The lesson, he said, was that retailers do not need more disconnected alerts. “We realised that we are on the wrong journey. Alerting is not the use case here. What we need to do is understand the store’s context and then tell them something that makes their life a little bit better than it is today,” he said.

That distinction matters. A queue alert may be useless if no colleague is available to respond. A theft alert may be the wrong priority if a safety incident is unfolding. Sinha said SAI was therefore developed to understand context, availability and action priorities before recommending what store teams should do next.

Visibility needs context

“Underneath that hood, we have got an encoder that is taking the image and changing it into language, and then we have got our own large language model that’s bringing the two together and then making a judgment continuously on what is the right thing to do,” he said.

The strongest message from the show was therefore not that AI is coming to retail.
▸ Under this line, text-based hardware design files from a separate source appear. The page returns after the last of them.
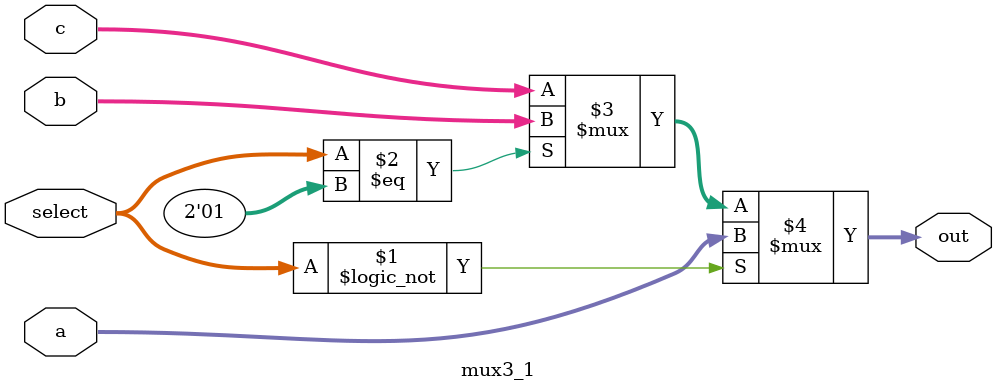
<source format=v>
`timescale 1ns / 1ps


module mux3_1(
    input [31:0] a, b, c,
    input [1:0] select,
    output [31:0] out
    );
    
    assign out = (select == 2'b00) ? a : (select == 2'b01) ? b : c;
endmodule

</source>
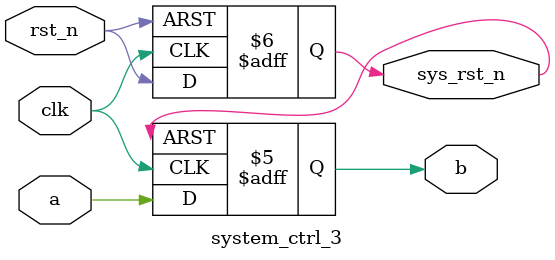
<source format=v>
module system_ctrl_3 (
    input wire clk,
    input wire rst_n,

    input wire a,
    output reg b,

    output reg sys_rst_n
);

    

    always @(posedge clk, negedge rst_n) begin
        if(!rst_n) begin
            sys_rst_n <= 1'b0;
        end
        else begin
            sys_rst_n <= rst_n;
        end
    end

    always @(posedge clk, negedge sys_rst_n) begin
        if(!sys_rst_n) begin
            b <= 1'b0;
        end
        else begin
            b <= a;
        end
    end
    
endmodule
</source>
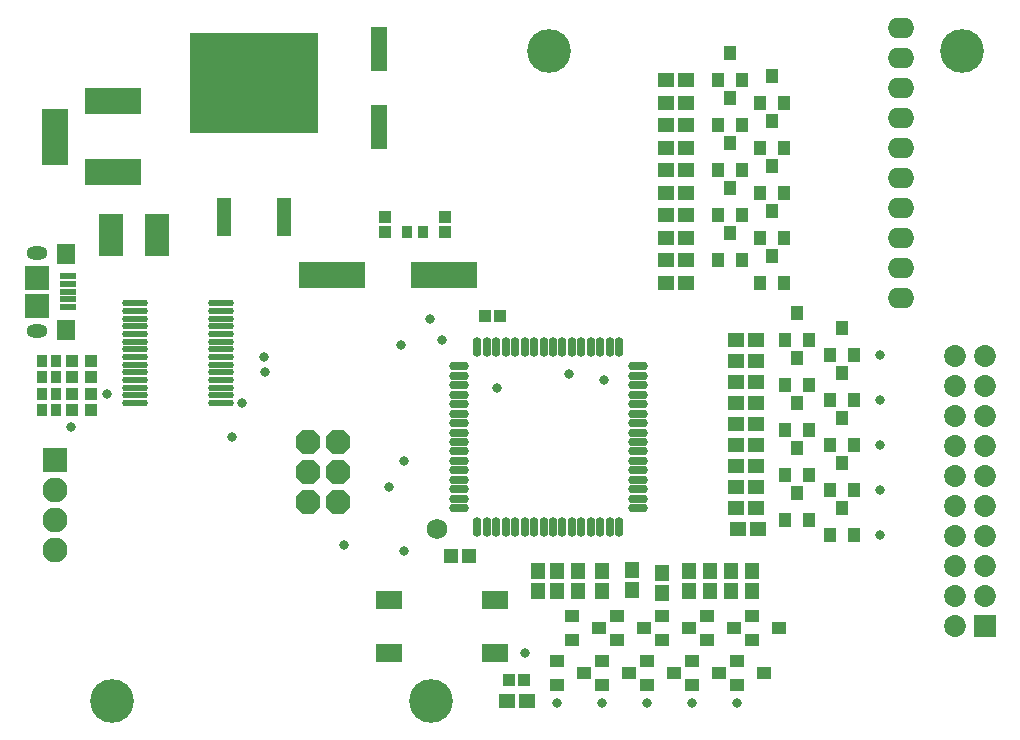
<source format=gts>
G04 Layer_Color=20142*
%FSLAX24Y24*%
%MOIN*%
G70*
G01*
G75*
%ADD59R,0.0830X0.1420*%
%ADD60R,0.0828X0.0828*%
%ADD61R,0.0631X0.0710*%
%ADD62R,0.0571X0.0197*%
%ADD63R,0.0493X0.0474*%
%ADD64R,0.0356X0.0415*%
%ADD65R,0.0520X0.0480*%
%ADD66R,0.0415X0.0434*%
%ADD67R,0.0434X0.0415*%
%ADD68R,0.0395X0.0395*%
%ADD69R,0.0552X0.1458*%
%ADD70R,0.4277X0.3379*%
%ADD71R,0.0480X0.1281*%
%ADD72R,0.0480X0.0520*%
%ADD73R,0.0395X0.0480*%
%ADD74R,0.0480X0.0395*%
%ADD75O,0.0297X0.0651*%
%ADD76O,0.0651X0.0297*%
%ADD77R,0.2245X0.0867*%
%ADD78R,0.0867X0.0631*%
%ADD79O,0.0867X0.0218*%
%ADD80C,0.0680*%
%ADD81C,0.1458*%
%ADD82O,0.0710X0.0434*%
%ADD83R,0.1852X0.0867*%
%ADD84R,0.0867X0.1852*%
%ADD85O,0.0880X0.0680*%
%ADD86R,0.0730X0.0730*%
%ADD87C,0.0730*%
%ADD88P,0.0888X8X112.5*%
%ADD89C,0.0830*%
%ADD90R,0.0830X0.0830*%
%ADD91C,0.0320*%
D59*
X13132Y41600D02*
D03*
X14670D02*
D03*
D60*
X10648Y39228D02*
D03*
Y40172D02*
D03*
D61*
X11613Y38440D02*
D03*
Y40960D02*
D03*
D62*
X11702Y40212D02*
D03*
Y39188D02*
D03*
Y39444D02*
D03*
Y39956D02*
D03*
Y39700D02*
D03*
D63*
X25045Y30900D02*
D03*
X24455D02*
D03*
D64*
X11276Y36850D02*
D03*
X10824D02*
D03*
X22974Y41700D02*
D03*
X23526D02*
D03*
X10824Y35750D02*
D03*
X11276D02*
D03*
X10824Y36300D02*
D03*
X11276D02*
D03*
Y37400D02*
D03*
X10824D02*
D03*
D65*
X26987Y26050D02*
D03*
X26313D02*
D03*
X34010Y31800D02*
D03*
X34685D02*
D03*
X33960Y32500D02*
D03*
X34635D02*
D03*
X33960Y33200D02*
D03*
X34635D02*
D03*
X33960Y33900D02*
D03*
X34635D02*
D03*
X33960Y34600D02*
D03*
X34635D02*
D03*
X33960Y35300D02*
D03*
X34635D02*
D03*
X33960Y36000D02*
D03*
X34635D02*
D03*
X33960Y36700D02*
D03*
X34635D02*
D03*
X33960Y37400D02*
D03*
X34635D02*
D03*
X33960Y38100D02*
D03*
X34635D02*
D03*
X31610Y40000D02*
D03*
X32285D02*
D03*
X31610Y40750D02*
D03*
X32285D02*
D03*
X31610Y41500D02*
D03*
X32285D02*
D03*
X31610Y42250D02*
D03*
X32285D02*
D03*
X31610Y43000D02*
D03*
X32285D02*
D03*
X31610Y43750D02*
D03*
X32285D02*
D03*
X31610Y44500D02*
D03*
X32285D02*
D03*
X31610Y45250D02*
D03*
X32285D02*
D03*
X31610Y46750D02*
D03*
X32285D02*
D03*
X31610Y46000D02*
D03*
X32285D02*
D03*
D66*
X26394Y26750D02*
D03*
X26906D02*
D03*
X26106Y38900D02*
D03*
X25594D02*
D03*
D67*
X24250Y41694D02*
D03*
Y42206D02*
D03*
X22250Y41694D02*
D03*
Y42206D02*
D03*
D68*
X12465Y37400D02*
D03*
X11835D02*
D03*
X12465Y36850D02*
D03*
X11835D02*
D03*
X11835Y35750D02*
D03*
X12465D02*
D03*
X11835Y36300D02*
D03*
X12465D02*
D03*
D69*
X22050Y47799D02*
D03*
Y45201D02*
D03*
D70*
X17900Y46651D02*
D03*
D71*
X18900Y42200D02*
D03*
X16900D02*
D03*
D72*
X31500Y30340D02*
D03*
Y29665D02*
D03*
X27350Y30390D02*
D03*
Y29715D02*
D03*
X32400Y30390D02*
D03*
Y29715D02*
D03*
X28000Y30390D02*
D03*
Y29715D02*
D03*
X33100Y30390D02*
D03*
Y29715D02*
D03*
X28700Y30390D02*
D03*
Y29715D02*
D03*
X33800Y30390D02*
D03*
Y29715D02*
D03*
X29500Y30390D02*
D03*
Y29715D02*
D03*
X34500Y30390D02*
D03*
Y29715D02*
D03*
X30500Y30440D02*
D03*
Y29765D02*
D03*
D73*
X33750Y44650D02*
D03*
X34150Y43750D02*
D03*
X33350D02*
D03*
X35150Y40900D02*
D03*
X35550Y40000D02*
D03*
X34750D02*
D03*
X36000Y36000D02*
D03*
X36400Y35100D02*
D03*
X35600D02*
D03*
X37500Y32500D02*
D03*
X37900Y31600D02*
D03*
X37100D02*
D03*
X35150Y45400D02*
D03*
X35550Y44500D02*
D03*
X34750D02*
D03*
X33750Y41650D02*
D03*
X34150Y40750D02*
D03*
X33350D02*
D03*
X37500Y37000D02*
D03*
X37900Y36100D02*
D03*
X37100D02*
D03*
X36000Y33000D02*
D03*
X36400Y32100D02*
D03*
X35600D02*
D03*
X33750Y46150D02*
D03*
X34150Y45250D02*
D03*
X33350D02*
D03*
X35150Y42400D02*
D03*
X35550Y41500D02*
D03*
X34750D02*
D03*
X36000Y37500D02*
D03*
X36400Y36600D02*
D03*
X35600D02*
D03*
X37500Y34000D02*
D03*
X37900Y33100D02*
D03*
X37100D02*
D03*
X35150Y46900D02*
D03*
X35550Y46000D02*
D03*
X34750D02*
D03*
X33750Y43150D02*
D03*
X34150Y42250D02*
D03*
X33350D02*
D03*
X37500Y38500D02*
D03*
X37900Y37600D02*
D03*
X37100D02*
D03*
X36000Y34500D02*
D03*
X36400Y33600D02*
D03*
X35600D02*
D03*
X33750Y47650D02*
D03*
X34150Y46750D02*
D03*
X33350D02*
D03*
X35150Y43900D02*
D03*
X35550Y43000D02*
D03*
X34750D02*
D03*
X36000Y39000D02*
D03*
X36400Y38100D02*
D03*
X35600D02*
D03*
X37500Y35500D02*
D03*
X37900Y34600D02*
D03*
X37100D02*
D03*
D74*
X32400Y28500D02*
D03*
X31500Y28100D02*
D03*
Y28900D02*
D03*
X28900Y27000D02*
D03*
X28000Y26600D02*
D03*
Y27400D02*
D03*
X33400Y27000D02*
D03*
X32500Y26600D02*
D03*
Y27400D02*
D03*
X29400Y28500D02*
D03*
X28500Y28100D02*
D03*
Y28900D02*
D03*
X33900Y28500D02*
D03*
X33000Y28100D02*
D03*
Y28900D02*
D03*
X30400Y27000D02*
D03*
X29500Y26600D02*
D03*
Y27400D02*
D03*
X34900Y27000D02*
D03*
X34000Y26600D02*
D03*
Y27400D02*
D03*
X30900Y28500D02*
D03*
X30000Y28100D02*
D03*
Y28900D02*
D03*
X35400Y28500D02*
D03*
X34500Y28100D02*
D03*
Y28900D02*
D03*
X31900Y27000D02*
D03*
X31000Y26600D02*
D03*
Y27400D02*
D03*
D75*
X25338Y37842D02*
D03*
X25653D02*
D03*
X25968D02*
D03*
X26283D02*
D03*
X26598D02*
D03*
X26913D02*
D03*
X27228D02*
D03*
X27543D02*
D03*
X27857D02*
D03*
X28172D02*
D03*
X28487D02*
D03*
X28802D02*
D03*
X29117D02*
D03*
X29432D02*
D03*
X29747D02*
D03*
X30062D02*
D03*
Y31858D02*
D03*
X29747D02*
D03*
X29432D02*
D03*
X29117D02*
D03*
X28802D02*
D03*
X28487D02*
D03*
X28172D02*
D03*
X27857D02*
D03*
X27543D02*
D03*
X27228D02*
D03*
X26913D02*
D03*
X26598D02*
D03*
X26283D02*
D03*
X25968D02*
D03*
X25653D02*
D03*
X25338D02*
D03*
D76*
X30692Y37212D02*
D03*
Y36897D02*
D03*
Y36582D02*
D03*
Y36267D02*
D03*
Y35952D02*
D03*
Y35637D02*
D03*
Y35322D02*
D03*
Y35007D02*
D03*
Y34693D02*
D03*
Y34378D02*
D03*
Y34063D02*
D03*
Y33748D02*
D03*
Y33433D02*
D03*
Y33118D02*
D03*
Y32803D02*
D03*
Y32488D02*
D03*
X24708D02*
D03*
Y32803D02*
D03*
Y33118D02*
D03*
Y33433D02*
D03*
Y33748D02*
D03*
Y34063D02*
D03*
Y34378D02*
D03*
Y34693D02*
D03*
Y35007D02*
D03*
Y35322D02*
D03*
Y35637D02*
D03*
Y35952D02*
D03*
Y36267D02*
D03*
Y36582D02*
D03*
Y36897D02*
D03*
Y37212D02*
D03*
D77*
X20480Y40250D02*
D03*
X24220D02*
D03*
D78*
X22378Y29436D02*
D03*
X25922D02*
D03*
X22378Y27664D02*
D03*
X25922D02*
D03*
D79*
X16787Y35987D02*
D03*
Y36243D02*
D03*
Y36498D02*
D03*
Y36754D02*
D03*
Y37010D02*
D03*
Y37266D02*
D03*
Y37522D02*
D03*
Y37778D02*
D03*
Y38034D02*
D03*
Y38290D02*
D03*
Y38546D02*
D03*
Y38802D02*
D03*
Y39057D02*
D03*
Y39313D02*
D03*
X13913D02*
D03*
Y39057D02*
D03*
Y38802D02*
D03*
Y38546D02*
D03*
Y38290D02*
D03*
Y38034D02*
D03*
Y37778D02*
D03*
Y37522D02*
D03*
Y37266D02*
D03*
Y37010D02*
D03*
Y36754D02*
D03*
Y36498D02*
D03*
Y36243D02*
D03*
Y35987D02*
D03*
D80*
X13800Y43700D02*
D03*
X13700D02*
D03*
X13600D02*
D03*
X13500D02*
D03*
X13400D02*
D03*
X13300D02*
D03*
X13200Y43706D02*
D03*
X13100Y43700D02*
D03*
X13000D02*
D03*
X12900D02*
D03*
X12800D02*
D03*
X12700D02*
D03*
X11300Y44300D02*
D03*
Y44400D02*
D03*
Y44500D02*
D03*
Y44600D02*
D03*
Y44700D02*
D03*
Y44800D02*
D03*
Y44950D02*
D03*
Y45050D02*
D03*
Y45150D02*
D03*
Y45250D02*
D03*
Y45350D02*
D03*
X13750Y46100D02*
D03*
X13650D02*
D03*
X13550D02*
D03*
X13450D02*
D03*
X13350D02*
D03*
X13250D02*
D03*
X13100D02*
D03*
X13000D02*
D03*
X12900D02*
D03*
X12800D02*
D03*
X12700D02*
D03*
X24000Y31800D02*
D03*
D81*
X41496Y47728D02*
D03*
X27717D02*
D03*
X23780Y26075D02*
D03*
X13150D02*
D03*
D82*
X10648Y38401D02*
D03*
Y40999D02*
D03*
D83*
X13200Y46069D02*
D03*
Y43706D02*
D03*
D84*
X11271Y44868D02*
D03*
D85*
X39470Y48500D02*
D03*
Y47500D02*
D03*
Y46500D02*
D03*
Y44500D02*
D03*
Y45500D02*
D03*
Y43500D02*
D03*
Y42500D02*
D03*
Y41500D02*
D03*
Y39500D02*
D03*
Y40500D02*
D03*
D86*
X42270Y28550D02*
D03*
D87*
Y29550D02*
D03*
Y30550D02*
D03*
Y31550D02*
D03*
Y32550D02*
D03*
Y33550D02*
D03*
X41270Y28550D02*
D03*
Y29550D02*
D03*
Y30550D02*
D03*
Y31550D02*
D03*
Y32550D02*
D03*
Y33550D02*
D03*
X42270Y34550D02*
D03*
X41270D02*
D03*
Y35550D02*
D03*
X42270D02*
D03*
Y37550D02*
D03*
X41270D02*
D03*
Y36550D02*
D03*
X42270D02*
D03*
D88*
X20700Y32700D02*
D03*
X19700D02*
D03*
X20700Y33700D02*
D03*
X19700D02*
D03*
X20700Y34700D02*
D03*
X19700D02*
D03*
D89*
X11250Y33100D02*
D03*
Y32100D02*
D03*
Y31100D02*
D03*
D90*
Y34100D02*
D03*
D91*
X29550Y36750D02*
D03*
X13000Y36300D02*
D03*
X17150Y34850D02*
D03*
X17500Y36000D02*
D03*
X11800Y35200D02*
D03*
X18228Y37522D02*
D03*
X28400Y36950D02*
D03*
X24150Y38100D02*
D03*
X23750Y38800D02*
D03*
X18250Y37010D02*
D03*
X22900Y34050D02*
D03*
X20900Y31250D02*
D03*
X22900Y31050D02*
D03*
X22400Y33200D02*
D03*
X22800Y37930D02*
D03*
X26913Y27663D02*
D03*
X26000Y36500D02*
D03*
X31000Y26000D02*
D03*
X29500D02*
D03*
X28000D02*
D03*
X32500D02*
D03*
X34000D02*
D03*
X28900Y27000D02*
D03*
X29400Y28500D02*
D03*
X30400Y27000D02*
D03*
X30900Y28500D02*
D03*
X31900Y27000D02*
D03*
X32400Y28500D02*
D03*
X33400Y27000D02*
D03*
X34900D02*
D03*
X35400Y28500D02*
D03*
X33900D02*
D03*
X38750Y37600D02*
D03*
Y36100D02*
D03*
Y34600D02*
D03*
Y33100D02*
D03*
Y31600D02*
D03*
X37500Y32500D02*
D03*
Y34000D02*
D03*
X36000Y33000D02*
D03*
Y34500D02*
D03*
X37500Y35500D02*
D03*
X36000Y36000D02*
D03*
X37500Y37000D02*
D03*
X36000Y37500D02*
D03*
X37500Y38500D02*
D03*
X36000Y39000D02*
D03*
X35550Y40000D02*
D03*
X34150Y46750D02*
D03*
X35550Y46000D02*
D03*
X34150Y45250D02*
D03*
Y43750D02*
D03*
X35550Y44500D02*
D03*
Y43000D02*
D03*
X34150Y42250D02*
D03*
X35550Y41500D02*
D03*
X34150Y40750D02*
D03*
M02*

</source>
It is already here. The harder question is whether retailers are ready to operationalise it.

For New Look, that means clean data, product mastery, cyber resilience and horizontal business change. For Currys, it means colleague enablement, privacy-aware insight and new commercial models. For vendors, it means proving that AI can integrate with real retail hardware, software and workflows, not just generate more alerts.

As Petherick put it, the challenge is bigger than technology selection. “This is a revolution. It’s not an evolution,” she said. “And to do that, you need those people who are bold and want to be on this journey with you.”